● Exercise description
Look through the listing below for the word "Metastatic" and copy every line where it occurs.

----------

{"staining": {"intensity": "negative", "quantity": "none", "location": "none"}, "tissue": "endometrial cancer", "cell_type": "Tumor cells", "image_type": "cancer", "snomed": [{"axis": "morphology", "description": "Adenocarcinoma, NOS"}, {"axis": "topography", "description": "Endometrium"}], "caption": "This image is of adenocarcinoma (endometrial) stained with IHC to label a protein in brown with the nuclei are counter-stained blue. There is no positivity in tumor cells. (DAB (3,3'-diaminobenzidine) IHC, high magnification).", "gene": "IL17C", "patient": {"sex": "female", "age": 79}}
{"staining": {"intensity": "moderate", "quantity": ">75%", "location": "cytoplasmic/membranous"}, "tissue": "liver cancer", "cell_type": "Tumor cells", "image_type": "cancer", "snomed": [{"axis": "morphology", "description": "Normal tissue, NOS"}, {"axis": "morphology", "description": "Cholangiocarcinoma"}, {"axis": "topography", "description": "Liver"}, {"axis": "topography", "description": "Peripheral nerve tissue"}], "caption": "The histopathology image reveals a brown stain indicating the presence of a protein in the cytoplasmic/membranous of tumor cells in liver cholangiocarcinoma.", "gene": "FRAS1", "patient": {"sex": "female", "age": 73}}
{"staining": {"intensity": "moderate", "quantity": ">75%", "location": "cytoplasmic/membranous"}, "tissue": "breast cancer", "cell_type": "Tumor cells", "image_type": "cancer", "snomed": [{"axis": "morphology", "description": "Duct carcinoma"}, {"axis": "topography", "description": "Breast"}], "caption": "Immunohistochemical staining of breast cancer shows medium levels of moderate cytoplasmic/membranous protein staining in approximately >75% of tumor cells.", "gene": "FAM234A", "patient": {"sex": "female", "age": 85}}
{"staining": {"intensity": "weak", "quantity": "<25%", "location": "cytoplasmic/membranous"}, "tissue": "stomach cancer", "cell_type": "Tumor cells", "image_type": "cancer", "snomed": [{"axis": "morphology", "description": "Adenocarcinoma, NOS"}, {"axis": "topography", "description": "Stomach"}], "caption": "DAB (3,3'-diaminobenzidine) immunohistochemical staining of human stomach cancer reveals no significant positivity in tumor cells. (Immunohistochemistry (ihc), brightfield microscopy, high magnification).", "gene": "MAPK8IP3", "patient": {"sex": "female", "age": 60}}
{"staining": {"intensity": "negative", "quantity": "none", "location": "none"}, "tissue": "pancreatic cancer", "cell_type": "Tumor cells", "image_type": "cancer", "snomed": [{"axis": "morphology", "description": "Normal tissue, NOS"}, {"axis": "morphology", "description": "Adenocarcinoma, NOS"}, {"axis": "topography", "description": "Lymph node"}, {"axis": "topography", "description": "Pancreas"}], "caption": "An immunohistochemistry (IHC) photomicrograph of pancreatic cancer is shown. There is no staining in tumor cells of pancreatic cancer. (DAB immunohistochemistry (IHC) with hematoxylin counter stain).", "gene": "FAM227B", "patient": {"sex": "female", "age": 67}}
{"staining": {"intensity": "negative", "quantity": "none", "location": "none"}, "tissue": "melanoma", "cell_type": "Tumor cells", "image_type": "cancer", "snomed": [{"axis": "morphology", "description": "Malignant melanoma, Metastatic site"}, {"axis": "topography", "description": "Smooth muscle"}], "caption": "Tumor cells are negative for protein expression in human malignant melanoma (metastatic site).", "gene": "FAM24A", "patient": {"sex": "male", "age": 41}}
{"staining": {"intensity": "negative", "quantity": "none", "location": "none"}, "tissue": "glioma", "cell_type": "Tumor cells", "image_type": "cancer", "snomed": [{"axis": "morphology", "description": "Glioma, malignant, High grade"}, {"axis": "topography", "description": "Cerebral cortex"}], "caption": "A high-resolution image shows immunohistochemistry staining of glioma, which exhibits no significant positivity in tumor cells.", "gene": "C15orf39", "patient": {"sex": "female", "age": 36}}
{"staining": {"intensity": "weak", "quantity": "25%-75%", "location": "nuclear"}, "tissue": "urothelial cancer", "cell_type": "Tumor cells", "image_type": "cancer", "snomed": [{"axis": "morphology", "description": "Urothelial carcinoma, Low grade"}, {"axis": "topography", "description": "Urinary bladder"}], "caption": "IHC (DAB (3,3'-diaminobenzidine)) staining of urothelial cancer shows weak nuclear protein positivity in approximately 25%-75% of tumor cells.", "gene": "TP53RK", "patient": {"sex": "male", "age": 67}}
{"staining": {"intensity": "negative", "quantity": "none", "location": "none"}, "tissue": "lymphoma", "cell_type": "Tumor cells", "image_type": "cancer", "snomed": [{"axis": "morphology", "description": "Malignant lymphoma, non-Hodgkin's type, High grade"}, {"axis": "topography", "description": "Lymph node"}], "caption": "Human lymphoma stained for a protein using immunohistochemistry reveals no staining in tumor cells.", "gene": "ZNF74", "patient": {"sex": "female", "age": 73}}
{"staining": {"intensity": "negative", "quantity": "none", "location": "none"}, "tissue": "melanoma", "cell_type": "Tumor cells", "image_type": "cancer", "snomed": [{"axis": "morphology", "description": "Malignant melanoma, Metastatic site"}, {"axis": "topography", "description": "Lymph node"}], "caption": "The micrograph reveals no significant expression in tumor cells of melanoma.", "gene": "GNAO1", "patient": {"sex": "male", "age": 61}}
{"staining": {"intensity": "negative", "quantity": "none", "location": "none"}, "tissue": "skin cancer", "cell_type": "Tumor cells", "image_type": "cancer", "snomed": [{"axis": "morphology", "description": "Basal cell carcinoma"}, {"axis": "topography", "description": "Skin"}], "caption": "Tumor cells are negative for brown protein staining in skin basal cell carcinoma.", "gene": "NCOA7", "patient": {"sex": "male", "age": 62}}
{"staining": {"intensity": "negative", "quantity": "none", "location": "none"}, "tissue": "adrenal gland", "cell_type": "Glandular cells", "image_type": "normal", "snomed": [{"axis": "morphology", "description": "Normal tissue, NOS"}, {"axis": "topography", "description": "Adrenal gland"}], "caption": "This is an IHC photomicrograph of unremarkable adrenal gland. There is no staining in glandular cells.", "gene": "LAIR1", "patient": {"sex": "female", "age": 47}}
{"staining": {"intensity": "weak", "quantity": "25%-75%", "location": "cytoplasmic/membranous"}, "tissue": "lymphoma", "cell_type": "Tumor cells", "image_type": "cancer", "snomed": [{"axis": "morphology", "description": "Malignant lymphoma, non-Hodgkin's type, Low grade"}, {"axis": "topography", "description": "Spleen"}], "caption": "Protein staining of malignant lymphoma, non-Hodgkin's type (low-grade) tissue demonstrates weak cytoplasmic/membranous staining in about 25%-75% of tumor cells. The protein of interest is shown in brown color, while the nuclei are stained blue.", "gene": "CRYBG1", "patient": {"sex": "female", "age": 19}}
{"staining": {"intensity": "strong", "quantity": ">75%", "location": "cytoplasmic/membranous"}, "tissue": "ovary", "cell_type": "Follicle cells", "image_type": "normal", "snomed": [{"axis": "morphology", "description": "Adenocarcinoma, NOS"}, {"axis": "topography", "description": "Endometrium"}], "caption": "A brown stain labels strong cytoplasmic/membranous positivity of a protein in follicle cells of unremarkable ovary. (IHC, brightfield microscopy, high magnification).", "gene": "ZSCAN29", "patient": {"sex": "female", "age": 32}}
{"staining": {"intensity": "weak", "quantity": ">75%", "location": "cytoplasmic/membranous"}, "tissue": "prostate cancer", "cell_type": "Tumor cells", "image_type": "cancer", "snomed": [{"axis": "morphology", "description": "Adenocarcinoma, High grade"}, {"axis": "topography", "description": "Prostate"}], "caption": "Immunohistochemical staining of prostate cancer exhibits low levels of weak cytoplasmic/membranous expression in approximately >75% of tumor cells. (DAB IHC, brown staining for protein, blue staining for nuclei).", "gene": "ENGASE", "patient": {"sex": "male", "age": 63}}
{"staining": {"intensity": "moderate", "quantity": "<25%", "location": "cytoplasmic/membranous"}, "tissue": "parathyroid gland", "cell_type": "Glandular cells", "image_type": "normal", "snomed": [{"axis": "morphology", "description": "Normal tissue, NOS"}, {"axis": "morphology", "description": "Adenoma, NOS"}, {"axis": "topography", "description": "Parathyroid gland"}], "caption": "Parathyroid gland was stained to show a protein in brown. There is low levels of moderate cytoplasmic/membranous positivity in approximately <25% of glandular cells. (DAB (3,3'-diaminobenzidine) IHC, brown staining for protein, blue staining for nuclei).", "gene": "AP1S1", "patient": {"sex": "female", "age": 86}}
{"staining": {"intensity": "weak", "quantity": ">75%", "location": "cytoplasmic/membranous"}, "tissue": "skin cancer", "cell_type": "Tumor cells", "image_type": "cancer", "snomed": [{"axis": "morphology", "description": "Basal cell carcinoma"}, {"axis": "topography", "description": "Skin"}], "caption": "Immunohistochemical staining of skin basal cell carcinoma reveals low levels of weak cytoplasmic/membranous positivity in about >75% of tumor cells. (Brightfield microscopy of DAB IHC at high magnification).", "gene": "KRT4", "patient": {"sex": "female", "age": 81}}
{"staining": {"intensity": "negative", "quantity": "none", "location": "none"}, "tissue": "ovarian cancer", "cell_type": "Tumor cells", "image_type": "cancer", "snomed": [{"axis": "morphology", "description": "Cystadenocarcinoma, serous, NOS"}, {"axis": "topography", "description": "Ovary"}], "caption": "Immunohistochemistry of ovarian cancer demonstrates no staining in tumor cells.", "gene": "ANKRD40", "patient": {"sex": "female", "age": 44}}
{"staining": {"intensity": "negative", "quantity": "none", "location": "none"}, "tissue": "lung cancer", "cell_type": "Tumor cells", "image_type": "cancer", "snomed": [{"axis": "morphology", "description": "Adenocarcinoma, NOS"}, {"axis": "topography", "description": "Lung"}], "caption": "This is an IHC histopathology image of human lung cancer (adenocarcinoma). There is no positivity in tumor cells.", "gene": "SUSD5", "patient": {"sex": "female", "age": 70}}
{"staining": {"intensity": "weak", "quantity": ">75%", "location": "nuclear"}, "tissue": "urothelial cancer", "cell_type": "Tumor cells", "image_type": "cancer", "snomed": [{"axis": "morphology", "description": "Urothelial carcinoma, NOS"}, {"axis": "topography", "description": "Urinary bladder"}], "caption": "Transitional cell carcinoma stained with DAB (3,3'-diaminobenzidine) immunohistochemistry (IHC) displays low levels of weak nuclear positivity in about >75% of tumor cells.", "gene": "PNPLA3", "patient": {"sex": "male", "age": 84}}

----------

● Task response
{"staining": {"intensity": "negative", "quantity": "none", "location": "none"}, "tissue": "melanoma", "cell_type": "Tumor cells", "image_type": "cancer", "snomed": [{"axis": "morphology", "description": "Malignant melanoma, Metastatic site"}, {"axis": "topography", "description": "Smooth muscle"}], "caption": "Tumor cells are negative for protein expression in human malignant melanoma (metastatic site).", "gene": "FAM24A", "patient": {"sex": "male", "age": 41}}
{"staining": {"intensity": "negative", "quantity": "none", "location": "none"}, "tissue": "melanoma", "cell_type": "Tumor cells", "image_type": "cancer", "snomed": [{"axis": "morphology", "description": "Malignant melanoma, Metastatic site"}, {"axis": "topography", "description": "Lymph node"}], "caption": "The micrograph reveals no significant expression in tumor cells of melanoma.", "gene": "GNAO1", "patient": {"sex": "male", "age": 61}}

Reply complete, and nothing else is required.